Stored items
Segment Open

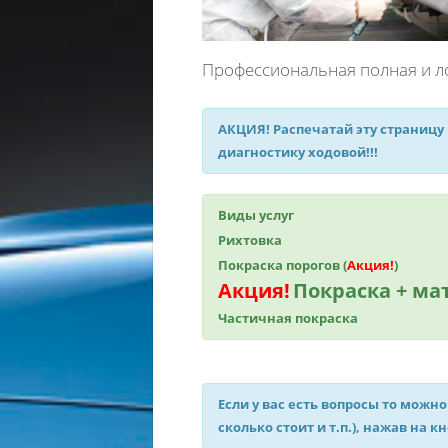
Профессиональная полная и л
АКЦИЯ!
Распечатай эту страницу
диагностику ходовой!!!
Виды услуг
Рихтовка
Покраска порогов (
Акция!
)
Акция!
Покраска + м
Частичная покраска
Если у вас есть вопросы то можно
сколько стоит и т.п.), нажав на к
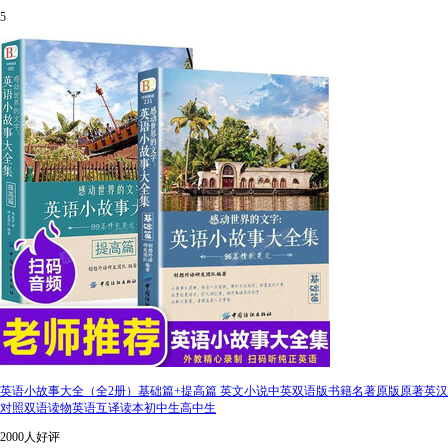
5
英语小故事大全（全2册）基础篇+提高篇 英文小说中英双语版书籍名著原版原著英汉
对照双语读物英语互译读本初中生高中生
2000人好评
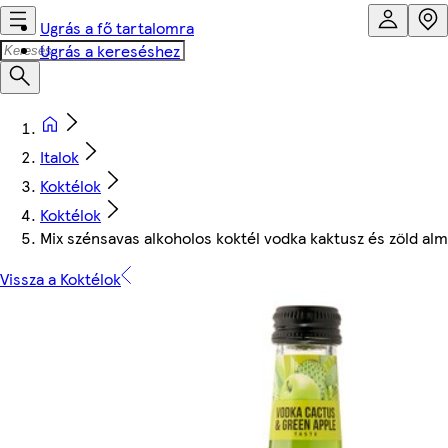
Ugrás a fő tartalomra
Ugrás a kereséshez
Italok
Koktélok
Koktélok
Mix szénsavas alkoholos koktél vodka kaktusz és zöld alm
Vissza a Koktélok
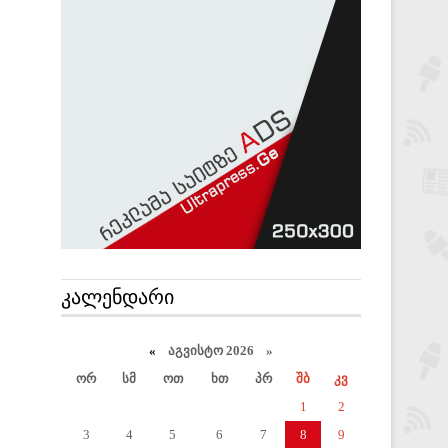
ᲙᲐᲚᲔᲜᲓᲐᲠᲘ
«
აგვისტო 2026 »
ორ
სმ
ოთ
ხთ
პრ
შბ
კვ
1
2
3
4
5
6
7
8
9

Segment Closed

▸ **Work task**
Return everything from the line containing "Ugrás a fő tartalomra" down to the last line, copied word for word, and leave the pictures out.

▸ **Answer space**
Ugrás a fő tartalomra
Ugrás a kereséshez
Italok
Koktélok
Koktélok
Mix szénsavas alkoholos koktél vodka kaktusz és zöld alm
Vissza a Koktélok
ᲙᲐᲚᲔᲜᲓᲐᲠᲘ
«
აგვისტო 2026 »
ორ
სმ
ოთ
ხთ
პრ
შბ
კვ
1
2
3
4
5
6
7
8
9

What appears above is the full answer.